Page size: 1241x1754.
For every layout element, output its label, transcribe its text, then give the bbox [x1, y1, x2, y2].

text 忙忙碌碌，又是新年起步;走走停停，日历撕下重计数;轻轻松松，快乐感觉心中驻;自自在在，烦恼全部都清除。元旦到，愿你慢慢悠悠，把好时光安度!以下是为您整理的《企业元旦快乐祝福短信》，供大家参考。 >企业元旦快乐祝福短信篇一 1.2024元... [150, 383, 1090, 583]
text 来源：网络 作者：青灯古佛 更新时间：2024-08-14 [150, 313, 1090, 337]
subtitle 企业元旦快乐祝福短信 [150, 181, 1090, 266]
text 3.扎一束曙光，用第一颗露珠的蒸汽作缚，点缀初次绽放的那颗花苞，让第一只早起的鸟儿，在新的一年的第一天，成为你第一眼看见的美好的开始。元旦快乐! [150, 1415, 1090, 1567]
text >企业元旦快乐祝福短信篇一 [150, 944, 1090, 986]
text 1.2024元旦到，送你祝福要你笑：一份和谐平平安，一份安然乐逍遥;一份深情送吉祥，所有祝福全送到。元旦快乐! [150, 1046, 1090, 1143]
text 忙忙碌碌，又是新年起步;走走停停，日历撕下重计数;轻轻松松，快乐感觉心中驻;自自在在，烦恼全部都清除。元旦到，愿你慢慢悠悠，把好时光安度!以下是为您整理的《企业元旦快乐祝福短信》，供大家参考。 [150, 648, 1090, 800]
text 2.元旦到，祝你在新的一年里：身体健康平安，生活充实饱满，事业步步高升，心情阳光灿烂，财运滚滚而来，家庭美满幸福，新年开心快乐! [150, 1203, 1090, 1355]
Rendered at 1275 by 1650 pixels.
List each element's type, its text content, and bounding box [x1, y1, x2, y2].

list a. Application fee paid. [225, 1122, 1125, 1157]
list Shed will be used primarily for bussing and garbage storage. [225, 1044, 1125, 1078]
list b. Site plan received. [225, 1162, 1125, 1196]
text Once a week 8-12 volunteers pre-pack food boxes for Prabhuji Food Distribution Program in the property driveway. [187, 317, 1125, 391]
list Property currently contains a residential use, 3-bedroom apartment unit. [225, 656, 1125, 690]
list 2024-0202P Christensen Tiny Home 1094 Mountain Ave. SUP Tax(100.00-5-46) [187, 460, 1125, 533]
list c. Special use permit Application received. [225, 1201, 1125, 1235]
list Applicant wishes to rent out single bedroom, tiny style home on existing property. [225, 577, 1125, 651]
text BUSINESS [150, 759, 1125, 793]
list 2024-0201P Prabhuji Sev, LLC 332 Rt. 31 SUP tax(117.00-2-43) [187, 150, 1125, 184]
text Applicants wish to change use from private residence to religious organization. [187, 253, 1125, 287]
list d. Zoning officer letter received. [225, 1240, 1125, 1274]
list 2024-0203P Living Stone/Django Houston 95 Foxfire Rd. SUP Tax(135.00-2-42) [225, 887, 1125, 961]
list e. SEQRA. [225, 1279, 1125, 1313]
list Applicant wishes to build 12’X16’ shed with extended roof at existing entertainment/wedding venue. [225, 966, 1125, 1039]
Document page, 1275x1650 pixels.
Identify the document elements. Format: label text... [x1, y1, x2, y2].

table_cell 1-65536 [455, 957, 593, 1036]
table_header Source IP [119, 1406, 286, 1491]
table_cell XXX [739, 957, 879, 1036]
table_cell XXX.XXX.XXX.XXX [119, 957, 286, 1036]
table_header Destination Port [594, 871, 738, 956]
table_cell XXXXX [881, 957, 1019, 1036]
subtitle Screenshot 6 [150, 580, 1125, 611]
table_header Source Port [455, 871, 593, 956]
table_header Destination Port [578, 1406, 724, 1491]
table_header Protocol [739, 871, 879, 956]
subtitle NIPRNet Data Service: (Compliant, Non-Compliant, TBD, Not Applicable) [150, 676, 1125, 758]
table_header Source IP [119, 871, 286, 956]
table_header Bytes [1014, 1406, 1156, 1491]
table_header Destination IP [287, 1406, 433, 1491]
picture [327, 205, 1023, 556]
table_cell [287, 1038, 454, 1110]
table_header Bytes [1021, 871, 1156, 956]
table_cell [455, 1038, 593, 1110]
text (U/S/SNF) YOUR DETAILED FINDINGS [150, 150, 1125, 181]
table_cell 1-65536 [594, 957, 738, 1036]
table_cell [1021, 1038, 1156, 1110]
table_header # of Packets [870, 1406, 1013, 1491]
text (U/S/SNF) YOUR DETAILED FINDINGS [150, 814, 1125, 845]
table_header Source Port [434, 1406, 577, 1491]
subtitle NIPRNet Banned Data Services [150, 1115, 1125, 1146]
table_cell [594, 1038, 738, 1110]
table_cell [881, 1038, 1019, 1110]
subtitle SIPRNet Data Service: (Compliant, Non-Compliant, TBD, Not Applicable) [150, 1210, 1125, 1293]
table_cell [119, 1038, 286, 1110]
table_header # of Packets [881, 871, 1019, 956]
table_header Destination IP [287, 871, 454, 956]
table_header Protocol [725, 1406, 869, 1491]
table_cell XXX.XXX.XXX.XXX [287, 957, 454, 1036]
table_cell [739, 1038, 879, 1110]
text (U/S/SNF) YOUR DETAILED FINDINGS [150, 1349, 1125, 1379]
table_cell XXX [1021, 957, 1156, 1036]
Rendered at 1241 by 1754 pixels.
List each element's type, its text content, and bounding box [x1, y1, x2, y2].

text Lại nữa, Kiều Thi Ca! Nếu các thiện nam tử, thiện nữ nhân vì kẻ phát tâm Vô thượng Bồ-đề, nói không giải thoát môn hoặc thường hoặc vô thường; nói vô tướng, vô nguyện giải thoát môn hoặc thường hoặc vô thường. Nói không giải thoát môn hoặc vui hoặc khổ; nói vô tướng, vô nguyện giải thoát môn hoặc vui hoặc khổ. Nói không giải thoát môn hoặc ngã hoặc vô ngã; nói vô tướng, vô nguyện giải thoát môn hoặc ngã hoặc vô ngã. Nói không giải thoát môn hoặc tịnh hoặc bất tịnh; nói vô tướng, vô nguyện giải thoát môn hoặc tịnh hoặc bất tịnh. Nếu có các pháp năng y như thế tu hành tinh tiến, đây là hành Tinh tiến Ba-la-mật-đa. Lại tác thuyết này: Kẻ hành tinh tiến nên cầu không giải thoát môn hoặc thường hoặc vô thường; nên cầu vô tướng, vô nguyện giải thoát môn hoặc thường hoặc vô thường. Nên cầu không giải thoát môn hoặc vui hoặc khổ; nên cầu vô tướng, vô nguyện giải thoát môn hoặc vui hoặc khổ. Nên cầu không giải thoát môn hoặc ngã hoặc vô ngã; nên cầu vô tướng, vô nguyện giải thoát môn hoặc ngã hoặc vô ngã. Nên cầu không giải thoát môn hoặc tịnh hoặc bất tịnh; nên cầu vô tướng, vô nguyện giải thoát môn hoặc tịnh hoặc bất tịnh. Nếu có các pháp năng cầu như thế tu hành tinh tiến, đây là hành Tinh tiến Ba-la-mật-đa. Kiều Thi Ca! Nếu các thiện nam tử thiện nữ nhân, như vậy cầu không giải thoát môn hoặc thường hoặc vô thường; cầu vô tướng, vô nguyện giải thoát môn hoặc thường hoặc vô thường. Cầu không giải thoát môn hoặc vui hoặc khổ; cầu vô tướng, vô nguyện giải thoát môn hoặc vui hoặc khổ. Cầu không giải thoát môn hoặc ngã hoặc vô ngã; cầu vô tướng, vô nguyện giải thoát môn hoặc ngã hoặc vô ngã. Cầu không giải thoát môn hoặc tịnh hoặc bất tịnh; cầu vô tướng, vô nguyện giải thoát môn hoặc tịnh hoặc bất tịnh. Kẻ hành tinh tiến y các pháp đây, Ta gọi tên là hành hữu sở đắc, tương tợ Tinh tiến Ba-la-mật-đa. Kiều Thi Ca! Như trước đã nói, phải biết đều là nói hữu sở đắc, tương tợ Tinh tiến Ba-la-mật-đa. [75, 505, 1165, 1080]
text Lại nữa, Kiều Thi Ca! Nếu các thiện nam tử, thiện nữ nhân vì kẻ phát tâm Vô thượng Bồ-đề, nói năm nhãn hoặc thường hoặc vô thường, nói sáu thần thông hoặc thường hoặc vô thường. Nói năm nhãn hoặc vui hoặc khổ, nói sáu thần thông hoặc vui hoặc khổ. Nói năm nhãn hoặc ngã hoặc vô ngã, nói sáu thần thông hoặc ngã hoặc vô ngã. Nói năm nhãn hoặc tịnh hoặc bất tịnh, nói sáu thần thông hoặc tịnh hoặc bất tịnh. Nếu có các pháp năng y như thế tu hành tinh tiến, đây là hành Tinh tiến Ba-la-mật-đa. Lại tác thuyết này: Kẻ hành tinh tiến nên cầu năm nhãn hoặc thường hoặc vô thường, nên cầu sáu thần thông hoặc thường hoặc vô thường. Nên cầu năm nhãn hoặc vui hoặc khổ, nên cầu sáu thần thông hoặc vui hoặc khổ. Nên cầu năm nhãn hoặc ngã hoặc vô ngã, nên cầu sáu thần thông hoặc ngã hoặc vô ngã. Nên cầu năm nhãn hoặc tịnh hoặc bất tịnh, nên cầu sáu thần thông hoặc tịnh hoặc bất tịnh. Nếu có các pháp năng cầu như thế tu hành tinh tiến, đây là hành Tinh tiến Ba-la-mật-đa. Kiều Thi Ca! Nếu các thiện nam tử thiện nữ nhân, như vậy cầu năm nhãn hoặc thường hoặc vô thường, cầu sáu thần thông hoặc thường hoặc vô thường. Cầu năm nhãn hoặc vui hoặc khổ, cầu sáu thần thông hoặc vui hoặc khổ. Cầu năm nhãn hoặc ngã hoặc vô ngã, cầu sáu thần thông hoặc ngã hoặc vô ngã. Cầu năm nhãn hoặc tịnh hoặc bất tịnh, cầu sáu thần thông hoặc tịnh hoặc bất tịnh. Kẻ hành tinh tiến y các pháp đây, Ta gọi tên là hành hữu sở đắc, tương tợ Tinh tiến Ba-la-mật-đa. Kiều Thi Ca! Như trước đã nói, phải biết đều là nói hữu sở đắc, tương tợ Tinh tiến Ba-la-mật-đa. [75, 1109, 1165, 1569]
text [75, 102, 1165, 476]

____________________

Check each line of the records for the string "Data" and state how many lines contain it. Give only the number.

▶ ANSWER TO THE EXERCISE
3